Vejamos, dois anos antes, uma entrevista do prefeito do Departamento do Alto Purus,
Avelino Chaves, dada ao periódico carioca Jornal do Commercio e publicada no jornal O Alto
Purus:
É preciso lembrar que de Manaus a Rio Branco, capital do Acre, de
novembro a abril, na época da enchente, a viagem se faz de 15 a 18 dias;
porém, na vazante, se gastam nada menos que 30, 35 dias e até 40 dias ou
mais, conforme as condições. Na vazante é feita: primeiro, num vapor ou
gaiola grande, depois em gaiolas menores que chegam até Boca do Acre,
depois em lanchas e, finalmente, em canoas simples ou canoas especiais de
motogodille9.
Percebe-se o quão eram difíceis as viagens, a partir de Manaus ou Belém, com destino
às zonas mais afastadas da Amazônia como é o caso do Acre. O tempo gasto mais que
dobrava, havia diversas baldeações realizadas para embarcações de menor porte, mais
adequadas ao volume de água dos rios. Como consequência, ocorriam aumento de custos das
passagens e fretes. Existia ainda a escassez de alguns produtos em períodos de estiagem, que
elevava os preços no varejo para o consumidor final. Malgrado as alagações de áreas dos
diversos povoados que margeavam os diversos rios amazônicos, o inverno era visto como
período de maior oferta de produtos vindo de outros centros; de viagens mais baratas, rápidas
e constantes. No romance A Selva, de Ferreira de Castro, esse momento é ficcionalmente
narrado desta maneira: “tudo era festa em volta dos gaiolas iluminados na noite tropical.
Vinham cartas de famílias distante, cotações da borracha, novidades de outras bandas, objetos
supérfluos e novo sortimento de bebidas. Saía-se do coração das brenhas só para se ver o
barco”. E os que ficavam nos centros, a ter notícias dele, vibravam como se tratasse da
aparição do Messias (CASTRO, 1934, p. 251).

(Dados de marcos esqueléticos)
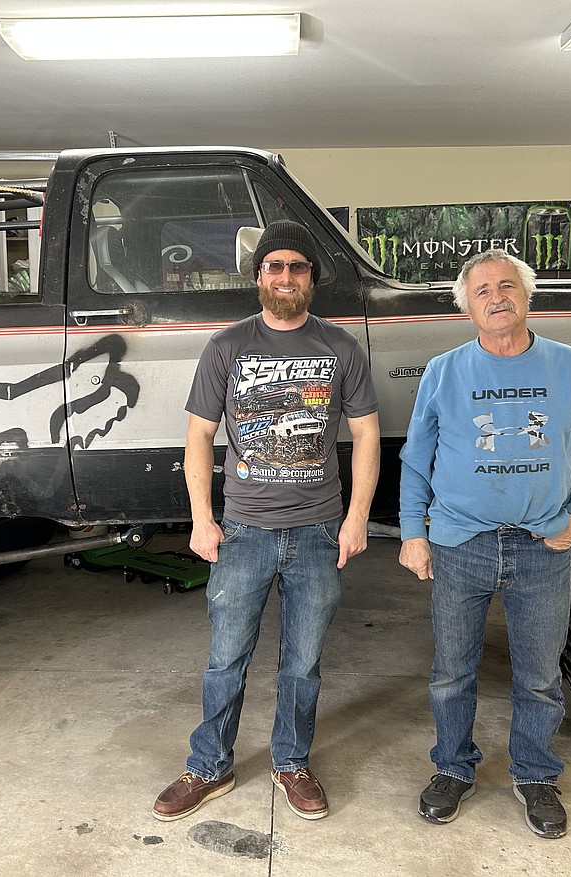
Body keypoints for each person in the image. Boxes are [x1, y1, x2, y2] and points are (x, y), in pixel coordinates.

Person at [153, 219, 380, 822]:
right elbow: (199, 436)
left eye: (297, 266)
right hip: (245, 530)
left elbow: (365, 434)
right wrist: (202, 518)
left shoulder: (340, 348)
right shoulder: (227, 347)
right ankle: (209, 766)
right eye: (274, 266)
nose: (285, 276)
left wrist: (357, 518)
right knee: (226, 657)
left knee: (302, 661)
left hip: (317, 530)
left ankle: (291, 761)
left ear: (312, 277)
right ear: (258, 276)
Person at [398, 248, 571, 839]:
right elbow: (416, 460)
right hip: (458, 544)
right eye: (482, 291)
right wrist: (412, 534)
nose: (496, 298)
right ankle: (452, 767)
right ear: (467, 307)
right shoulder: (444, 372)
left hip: (542, 547)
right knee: (451, 673)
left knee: (541, 676)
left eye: (506, 286)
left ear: (526, 295)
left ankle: (536, 774)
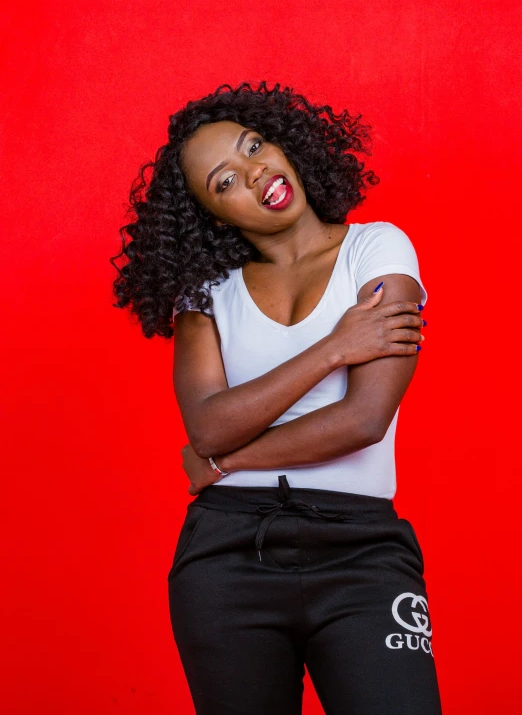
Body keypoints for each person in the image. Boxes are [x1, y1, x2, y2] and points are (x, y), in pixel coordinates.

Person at [111, 82, 442, 714]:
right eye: (225, 181)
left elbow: (365, 418)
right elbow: (208, 426)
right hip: (226, 553)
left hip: (361, 550)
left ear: (284, 146)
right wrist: (334, 347)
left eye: (254, 146)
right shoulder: (205, 291)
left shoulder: (376, 248)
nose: (254, 172)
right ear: (215, 214)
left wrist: (227, 462)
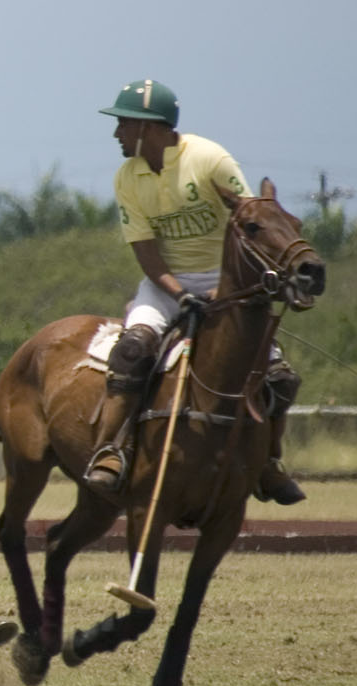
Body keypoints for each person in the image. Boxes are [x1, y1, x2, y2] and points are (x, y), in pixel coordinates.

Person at [85, 80, 305, 504]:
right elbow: (146, 251)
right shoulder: (127, 177)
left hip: (230, 287)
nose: (117, 134)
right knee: (132, 351)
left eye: (124, 124)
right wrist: (177, 292)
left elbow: (252, 221)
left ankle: (270, 463)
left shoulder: (209, 159)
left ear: (149, 127)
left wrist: (252, 281)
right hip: (166, 285)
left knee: (280, 377)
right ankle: (111, 451)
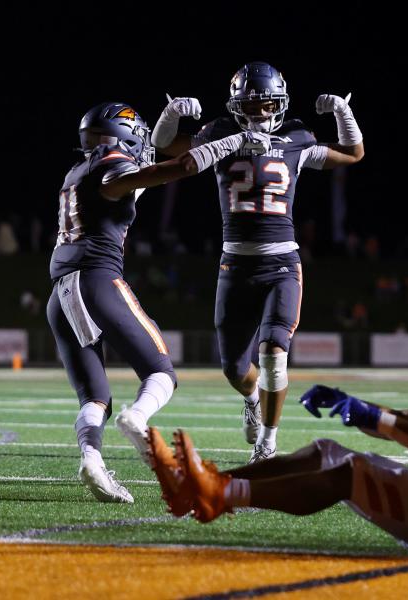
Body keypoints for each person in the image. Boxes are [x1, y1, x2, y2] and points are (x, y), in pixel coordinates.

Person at [149, 283, 408, 554]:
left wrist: (376, 418)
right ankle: (204, 485)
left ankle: (223, 495)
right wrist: (355, 407)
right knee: (326, 451)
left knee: (352, 471)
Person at [47, 102, 271, 503]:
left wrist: (170, 118)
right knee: (161, 374)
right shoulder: (110, 167)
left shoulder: (76, 173)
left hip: (60, 292)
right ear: (122, 135)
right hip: (97, 281)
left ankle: (92, 460)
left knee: (96, 396)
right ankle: (137, 418)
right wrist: (234, 141)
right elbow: (176, 169)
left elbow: (134, 184)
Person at [151, 62, 365, 462]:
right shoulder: (218, 133)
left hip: (281, 262)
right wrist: (170, 115)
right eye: (251, 105)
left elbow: (352, 154)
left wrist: (343, 112)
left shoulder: (296, 137)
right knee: (235, 367)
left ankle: (268, 442)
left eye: (267, 104)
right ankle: (251, 398)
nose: (260, 113)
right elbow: (167, 147)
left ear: (279, 103)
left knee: (272, 352)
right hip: (235, 264)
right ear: (236, 106)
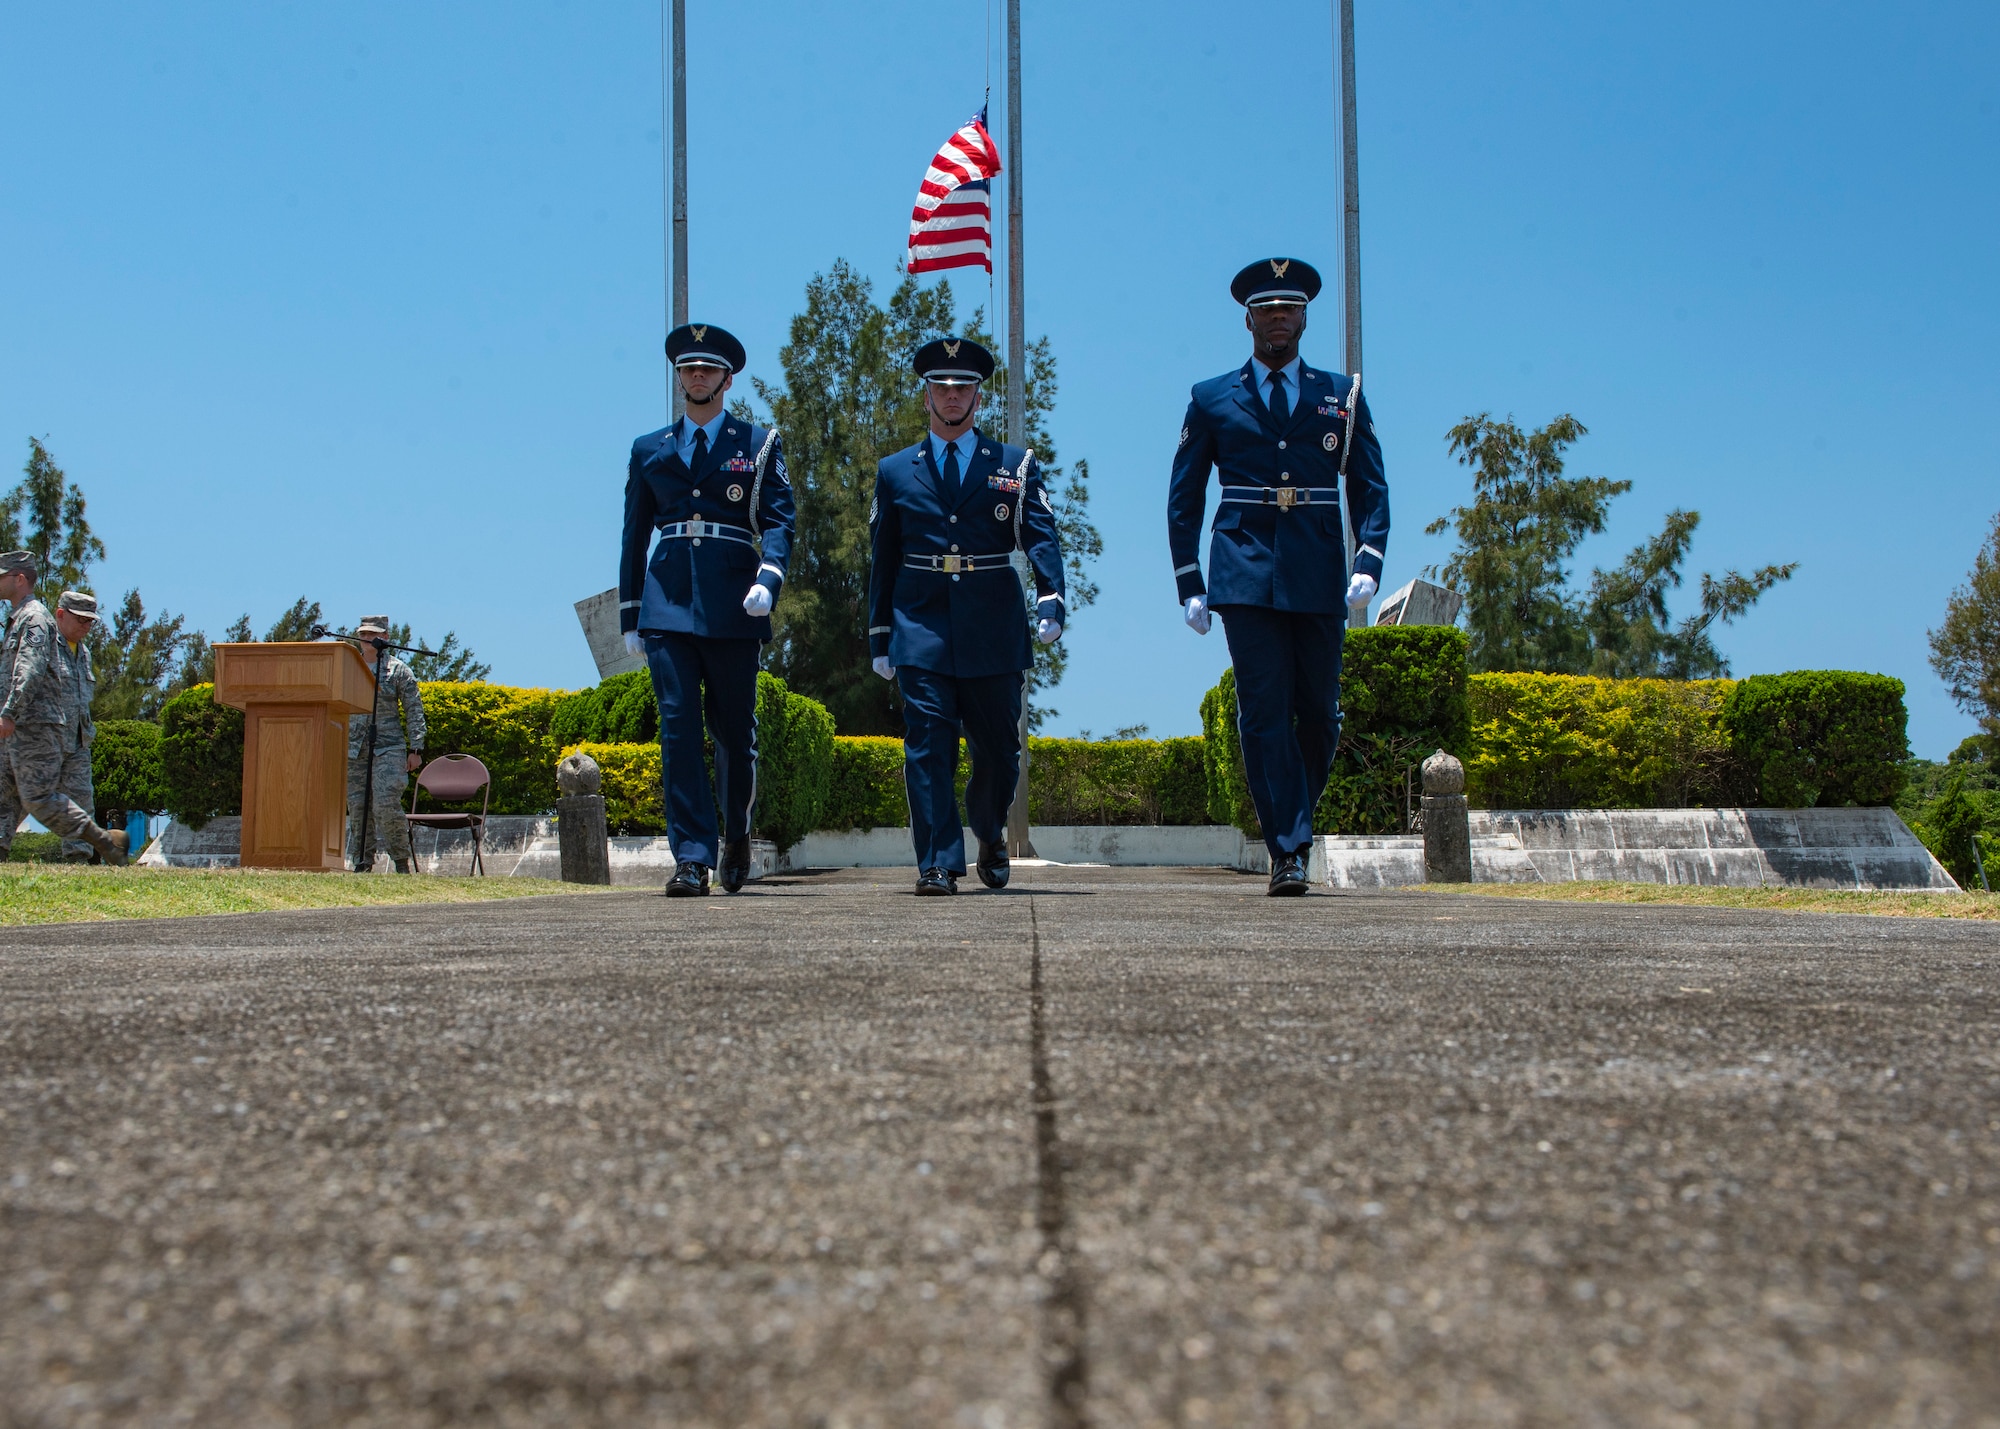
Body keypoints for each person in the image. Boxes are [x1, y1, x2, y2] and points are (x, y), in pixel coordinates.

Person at [1166, 258, 1390, 895]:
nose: (1278, 320)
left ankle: (1293, 816)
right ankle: (1288, 850)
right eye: (1267, 310)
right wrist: (1189, 580)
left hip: (1318, 568)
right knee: (1263, 713)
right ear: (1248, 319)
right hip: (1241, 568)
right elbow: (1184, 497)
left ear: (1303, 317)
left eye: (1288, 309)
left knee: (1320, 716)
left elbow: (1370, 485)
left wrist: (1368, 556)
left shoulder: (1339, 396)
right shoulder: (1211, 398)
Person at [867, 336, 1067, 895]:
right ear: (926, 393)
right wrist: (880, 634)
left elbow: (1042, 537)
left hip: (993, 626)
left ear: (979, 396)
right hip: (920, 624)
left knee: (1000, 752)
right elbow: (882, 556)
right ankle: (936, 863)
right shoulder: (895, 470)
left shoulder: (1013, 464)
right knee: (927, 746)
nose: (952, 397)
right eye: (942, 387)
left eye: (963, 388)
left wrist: (1051, 594)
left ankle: (989, 830)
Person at [619, 323, 796, 896]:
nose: (696, 377)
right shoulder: (650, 449)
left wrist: (769, 577)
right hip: (667, 604)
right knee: (677, 732)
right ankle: (692, 857)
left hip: (733, 604)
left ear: (726, 378)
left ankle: (736, 833)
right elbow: (632, 536)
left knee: (735, 734)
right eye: (687, 369)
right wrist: (630, 613)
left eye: (706, 369)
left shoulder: (757, 443)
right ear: (680, 379)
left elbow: (778, 521)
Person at [0, 555, 128, 865]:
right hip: (35, 731)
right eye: (80, 619)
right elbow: (26, 674)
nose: (86, 626)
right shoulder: (43, 635)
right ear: (60, 614)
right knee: (13, 796)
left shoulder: (81, 652)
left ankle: (81, 858)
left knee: (63, 799)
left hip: (73, 740)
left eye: (90, 622)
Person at [346, 614, 426, 874]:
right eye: (364, 634)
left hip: (388, 748)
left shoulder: (398, 670)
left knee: (385, 804)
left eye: (373, 635)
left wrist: (416, 748)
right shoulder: (348, 667)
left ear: (386, 638)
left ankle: (401, 862)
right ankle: (363, 861)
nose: (367, 639)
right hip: (355, 748)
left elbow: (414, 710)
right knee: (358, 806)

== Explore o material ==
1. Reproduza palavra por palavra a parte do trecho sobre as viagens fluviais ao Acre que vai de "Vejamos, dois anos" a "motogodille9.".
2. Retome o trecho sobre as viagens fluviais ao Acre a partir do ponto em que ele termina.

== Respostas por tarefa ==
1.
Vejamos, dois anos antes, uma entrevista do prefeito do Departamento do Alto Purus,
Avelino Chaves, dada ao periódico carioca Jornal do Commercio e publicada no jornal O Alto
Purus:
É preciso lembrar que de Manaus a Rio Branco, capital do Acre, de
novembro a abril, na época da enchente, a viagem se faz de 15 a 18 dias;
porém, na vazante, se gastam nada menos que 30, 35 dias e até 40 dias ou
mais, conforme as condições. Na vazante é feita: primeiro, num vapor ou
gaiola grande, depois em gaiolas menores que chegam até Boca do Acre,
depois em lanchas e, finalmente, em canoas simples ou canoas especiais de
motogodille9.

2.
Em pleno século XXI, os rios quando transbordam afetam ainda muito da vida
cotidiana de milhares de habitantes das cidades amazônicas. Em 2014, com o
transbordamento do rio Madeira, o estado do Acre ficou sem comunicação com o resto do
país pela BR-364, rodovia por onde chega a grande maioria de tudo que se consome no Acre.
Se fechamento provocou escassez de diversos produtos da cesta básica, preços se elevaram e
uma das soluções foi importar alguns produtos do vizinho Peru, através da chamada Rodovia
9 Jornal O Alto Purus, nº 388, de 19 de março de 1916, p. 02.
13
Transoceânica. Os rios não são mais a rota comercial e de transporte prioritárias, a velocidade
do avião, caminhão e da comunicação via tevês, internet e telefones se impôs à grande
maioria das populações amazônicas.
Os rios, onipresentes e tão incensados em toda a Amazônia pelo historiador Leandro
Tocantins (1973), no Acre ganham o epíteto de despóticos. Escrevendo em fins da década de
1940 sua obra inaugural, ele aponta que as vias fluviais transversais roubavam o tempo dos
homens locais. E o Acre submetido às dificuldades das distancias só vencidas por longos
caminhos líquidos, teria sempre seu progresso atravancado. A solução para ele estava na
mudança do modelo econômico extrativista e na ligação rodoviária e aérea da região acreana
internamente e com o restante do país (op. cit., p. 144).
Considerações finais
Leandro Tocantins, em seu celebrado livro O rio comanda a vida, fala de forma
poética que são nas margens dos rios que situam as avenidas líquidas, os caminhos que
andam, as veredas de energia vital que possibilitaram a ocupação da Amazônia e o processo
de exploração econômico pautado no extrativismo e os modos de vidas dai resultantes
(TOCANTINS, op. cit, p. 279).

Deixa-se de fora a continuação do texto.